• [TEXT UNDER STUDY]

= Beginning of Section =

When an element, such as a layer, is referred to as being “on,” “connected to,” or “coupled to” another element or layer, it may be directly on, connected to, or coupled to the other element or layer or intervening elements or layers may be present. When, however, an element or layer is referred to as being “directly on,” “directly connected to,” or “directly coupled to” another element or layer, there are no intervening elements or layers present. To this end, the term “connected” may refer to physical, electrical, and/or fluid connection, with or without intervening elements. Further, the D1-axis, the D2-axis, and the D3-axis are not limited to three axes of a rectangular coordinate system, such as the x, y, and z-axes, and may be interpreted in a broader sense. For example, the D1-axis, the D2-axis, and the D3-axis may be perpendicular to one another, or may represent different directions that are not perpendicular to one another. For the purposes of this disclosure, “at least one of X, Y, and Z” and “at least one selected from the group consisting of X, Y, and Z” may be construed as X only, Y only, Z only, or any combination of two or more of X, Y, and Z, such as, for instance, XYZ, XYY, YZ, and ZZ. As used herein, the term “and/or” includes any and all combinations of one or more of the associated listed items.

Although the terms “first,” “second,” etc. may be used herein to describe various types of elements, these elements should not be limited by these terms. These terms are used to distinguish one element from another element. Thus, a first element discussed below could be termed a second element without departing from the teachings of the disclosure.

Spatially relative terms, such as “beneath,” “below,” “under,” “lower,” “above,” “upper,” “over,” “higher,” “side” (e.g., as in “sidewall”), and the like, may be used herein for descriptive purposes, and, thereby, to describe one elements relationship to another element(s) as illustrated in the drawings. Spatially relative terms are intended to encompass different orientations of an apparatus in use, operation, and/or manufacture in addition to the orientation depicted in the drawings. For example, if the apparatus in the drawings is turned over, elements described as “below” or “beneath” other elements or features would then be oriented “above” the other elements or features. Thus, the exemplary term “below” can encompass both an orientation of above and below. Furthermore, the apparatus may be otherwise oriented (e.g., rotated 90 degrees or at other orientations), and, as such, the spatially relative descriptors used herein interpreted accordingly.

= End of Section =

How would you put this sentence from the text on term usage above into Spanish: "These terms are used to distinguish one element from another element."?

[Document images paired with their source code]
= Beginning of Section =

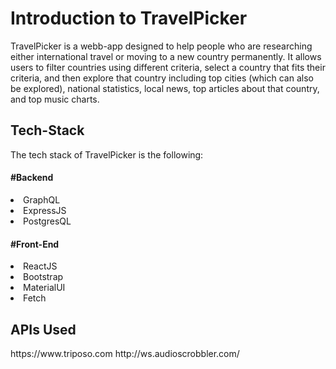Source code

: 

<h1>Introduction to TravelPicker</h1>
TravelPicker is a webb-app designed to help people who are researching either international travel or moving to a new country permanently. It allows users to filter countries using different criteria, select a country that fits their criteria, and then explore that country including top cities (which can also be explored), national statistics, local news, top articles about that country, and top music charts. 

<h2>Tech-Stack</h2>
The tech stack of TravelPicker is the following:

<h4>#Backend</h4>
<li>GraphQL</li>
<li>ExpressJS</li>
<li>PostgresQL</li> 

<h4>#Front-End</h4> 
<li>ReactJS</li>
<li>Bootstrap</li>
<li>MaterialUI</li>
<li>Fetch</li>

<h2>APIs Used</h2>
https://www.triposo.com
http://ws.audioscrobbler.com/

= End of Section =

• [EXERCISE SOLUTION]
Estos términos se utilizan para distinguir un elemento de otro elemento.